Due startup israeliane forniscono droni a Enel per sorvegliare centrale elettrica

Due startup israeliane forniscono droni a Enel per sorvegliare centrale elettrica

Due startup israeliane, Percepto e Convexum, hanno avviato un’importante collaborazione con Enel, la multinazionale italiana produttrice e distributrice di energia elettrica e gas.

Le due aziende forniranno i droni necessari per supervisionare le operazioni e la manutenzione della centrale elettrica Enel di Torrevaldaliga Nord, località nel comune di Civitavecchia.

Il drone volerà in modalità automatica sotto la supervisione di un operatore che può assumere il controllo del dispositivo in qualsiasi momento, in quanto il quadro normativo italiano ad oggi non consente il volo completamente autonomo dei droni.

Il colosso energetico italiano ha adottato la tecnologia dei droni israeliani come parte del suo programma di digitalizzazione per aumentare l’efficienza e supportare la sicurezza dei suoi asset e processi di generazione.

Percepto ha sviluppato un drone capace di eseguire missioni di volo automatiche, attraverso l’uso di sensori e di algoritmi di computer vision, e di fornire supporto alle attività di ispezione dell’impianto.

La start-up Convexum ha invece sviluppato un sistema in grado di impedire il sorvolo dell’impianto da parte di eventuali droni non autorizzati.

Il drone è gestito dalla sala operativa dell’impianto, da cui è possibile avere in tempo reale una visuale completa su tutta l’area interessata dalle operazioni di volo. Grazie all’uso di sensori, il drone consente di raccogliere grandi quantità di immagini e di analizzarle in tempo reale impiegando un sofisticato sistema di video analisi.

Il velivolo sarà posizionato presso la centrale elettrica e ospitato in un’unità indipendente, da cui decolla e atterra autonomamente. La base su cui viene poggiato il drone, raccoglie, aggiorna e trasferisce i dati, inoltre controlla lo “stato di salute” del drone quando non è in funzione.

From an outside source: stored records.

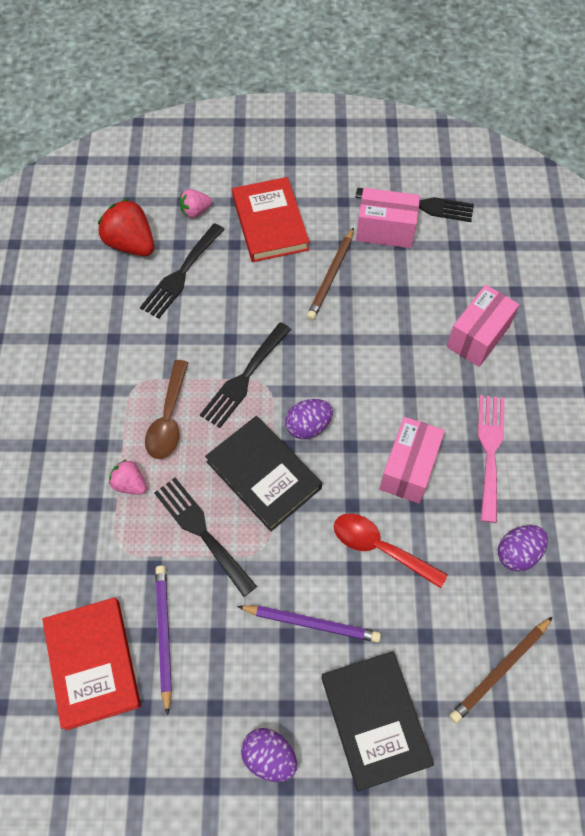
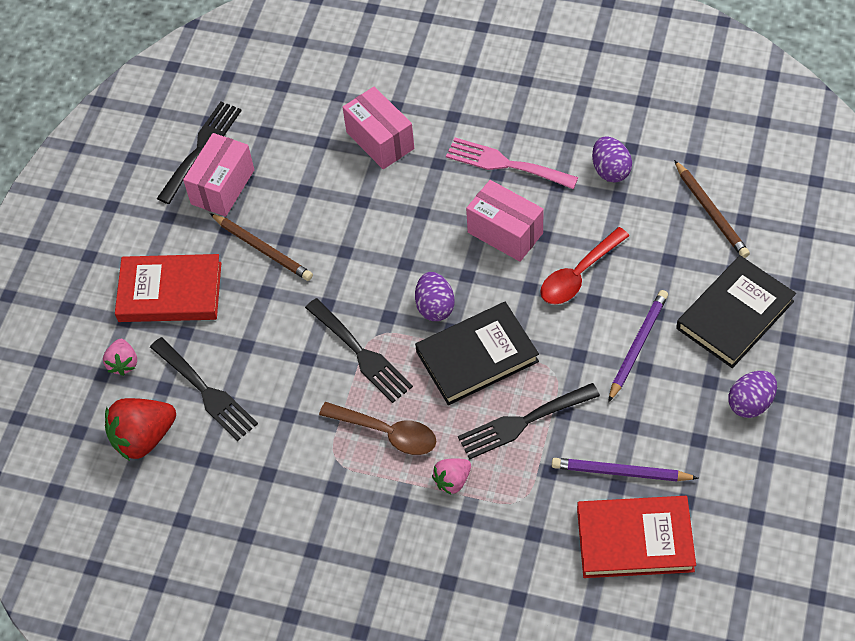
camera: 70 degrees left, 5 degrees down
black book [321,651,434,792] -> black book turned 45 degrees counterclockwise [676,255,796,368]

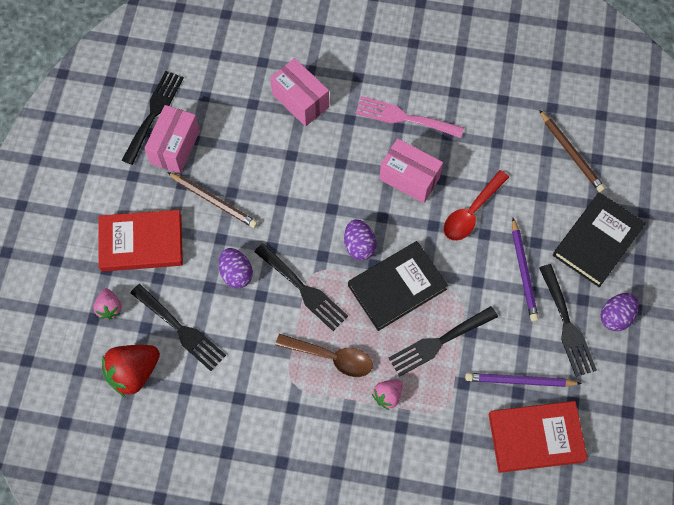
camera: 10 degrees left, 10 degrees up
purple egg [592,136,632,183] -> purple egg moved to [219,248,253,288]
purple pencil [608,290,668,402] -> purple pencil turned 150 degrees clockwise [512,218,539,322]
none -> black fork [539,264,597,377]

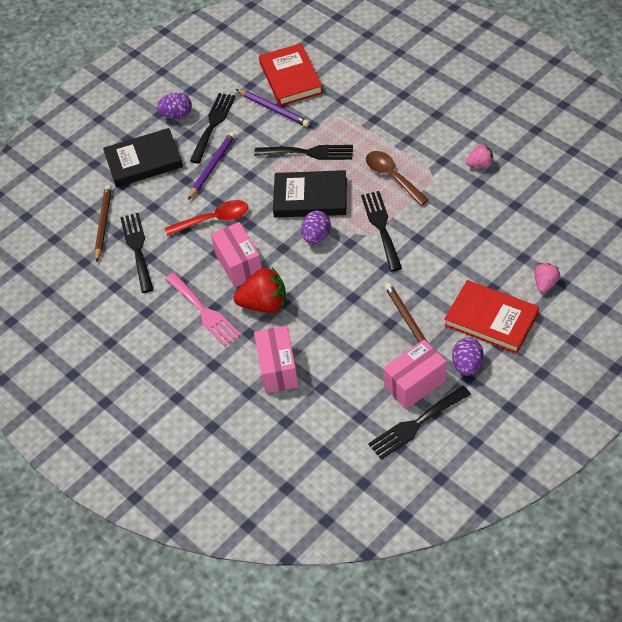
camera: 140 degrees left, 15 degrees down
red strawberry [102,345,160,397] -> red strawberry moved to [234,268,286,313]
black fork [131,284,226,371] -> black fork moved to [120,213,154,293]
purple egg [219,248,253,288] -> purple egg moved to [452,338,484,376]
pink strawberry [372,379,403,410] -> pink strawberry moved to [466,144,493,168]
red book [489,401,588,473] -> red book turned 45 degrees clockwise [259,43,323,106]

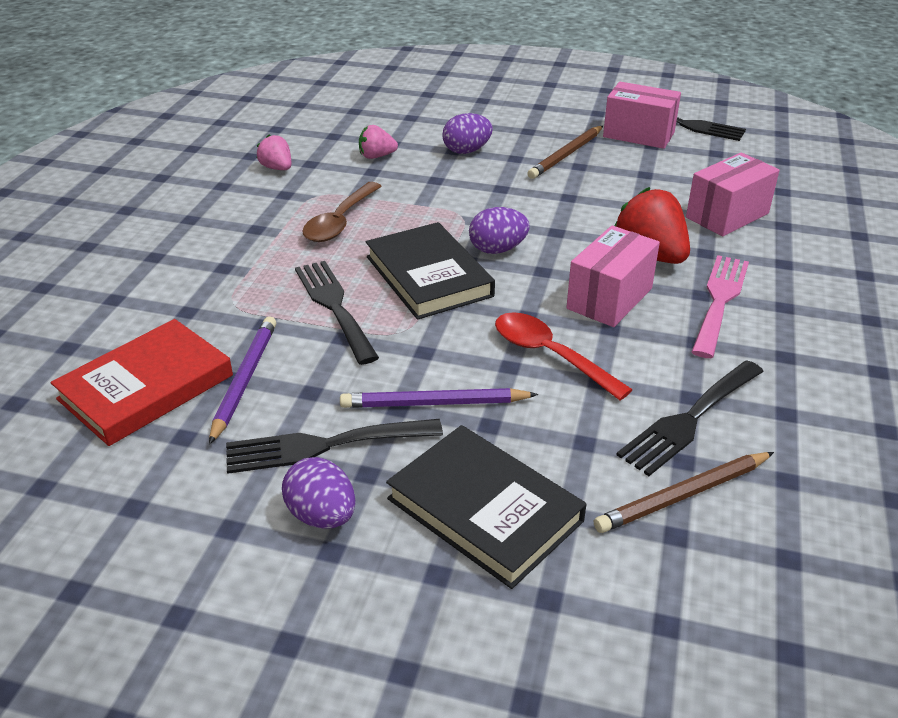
camera: 125 degrees left, 15 degrees down
black fork [361,191,402,272] -> none
red book [444,280,539,354] -> none
purple egg [452,338,484,376] -> purple egg moved to [442,113,493,154]
pink strawberry [534,263,560,293] -> pink strawberry moved to [359,125,398,159]

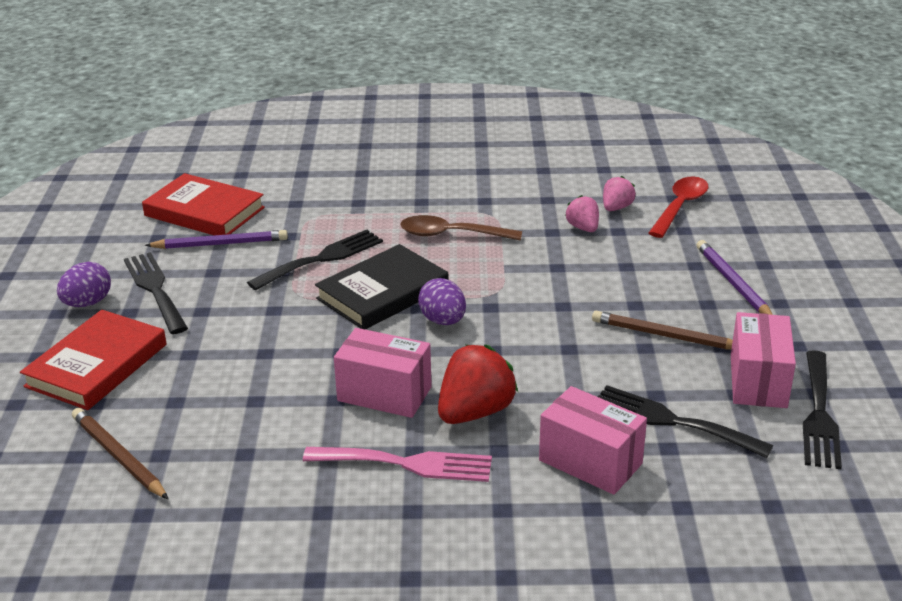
camera: 75 degrees right, 5 degrees down
pink strawberry [257,134,291,170] -> pink strawberry moved to [603,176,636,211]
purple pencil [340,388,538,408] -> purple pencil moved to [696,240,773,315]
black book [386,425,587,589] -> red book [20,310,167,410]
purple egg [442,113,493,154] -> none
red spoon [495,312,633,400] -> red spoon moved to [649,176,708,238]
black fork [616,360,764,476] -> black fork moved to [598,385,774,458]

Il sistema è progettato per resistere a condizioni atmosferiche avverse, come pioggia, neve e polvere, permettendogli così di funzionare tutto l’anno.

La soluzione chiamata “drone-in-a-box” consente di effettuare con più facilità le missioni aeree, aumenta la frequenza dei voli e la probabilità di rilevare anomalie in fase iniziale.

Una volta rilevata un’anomalia, il drone invia un avviso in tempo reale, descrivendo la natura del problema e segnalando la sua posizione. La raccolta e l’analisi continua dei dati consente una manutenzione preventiva, che porta a una riduzione dei costi operativi e a una migliore produttività nel luogo in cui viene impiegato.